Opendomain nameQ&A is a benchmark task in Natural Language Understanding (NLU) that mimics how people look for information and find answers to questions by reading and understanding them. For example, the question expressed in natural language ("Why is the sky blue?"), the QA system should be able to read the web page (such as this Wikipedia page)Diffuse sky radiation) and return the correct answer, although the answer is a bit complicated and lengthy.
However, there are currently not a large number of publicly available natural generation problems (ie, questions posed by those seeking information) and answers that can be used to train and evaluate QA models. The reason is to bring together high-quality data sets for question and answer, requiring a large number of actual problem sources and a large amount of manpower to find answers to questions.

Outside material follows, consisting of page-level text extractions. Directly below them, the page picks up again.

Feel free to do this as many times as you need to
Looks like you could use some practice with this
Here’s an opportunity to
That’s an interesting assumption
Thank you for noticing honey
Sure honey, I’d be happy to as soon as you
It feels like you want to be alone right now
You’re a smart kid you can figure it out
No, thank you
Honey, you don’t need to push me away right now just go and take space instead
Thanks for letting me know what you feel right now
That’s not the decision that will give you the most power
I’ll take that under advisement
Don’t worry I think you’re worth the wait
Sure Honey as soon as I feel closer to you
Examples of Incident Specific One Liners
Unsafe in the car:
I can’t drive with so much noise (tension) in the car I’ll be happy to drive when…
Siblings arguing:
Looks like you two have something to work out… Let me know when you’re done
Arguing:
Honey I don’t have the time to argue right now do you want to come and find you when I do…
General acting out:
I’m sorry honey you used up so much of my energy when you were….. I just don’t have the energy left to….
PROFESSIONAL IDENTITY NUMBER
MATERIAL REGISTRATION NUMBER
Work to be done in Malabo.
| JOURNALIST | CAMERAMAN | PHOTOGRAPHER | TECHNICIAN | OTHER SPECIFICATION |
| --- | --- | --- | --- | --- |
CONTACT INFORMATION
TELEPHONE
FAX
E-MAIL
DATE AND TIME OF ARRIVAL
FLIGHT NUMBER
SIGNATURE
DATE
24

The natural question and answer data set released by Google, Natural Questions, can be said to fill the gap in this part of the data. To put it simply, Google collects real-world query queries from its own search engine, and works with Wikipedia to provide training data sets for the Q&A system. In the process, annotators who perform anonymous queries need to read the entire Wikipedia page to find answers and provide two answers to the answers, including long answers covering all the information and short short answers.
Currently,The data set300,000 naturally generated questions and answers were collected, with a 90% quality accuracy. In addition, Natural Questions includes 16,000 examples, and the answers to each question are provided by five different annotators. According to Google, this information can be used to evaluate the performance of the Q&A system.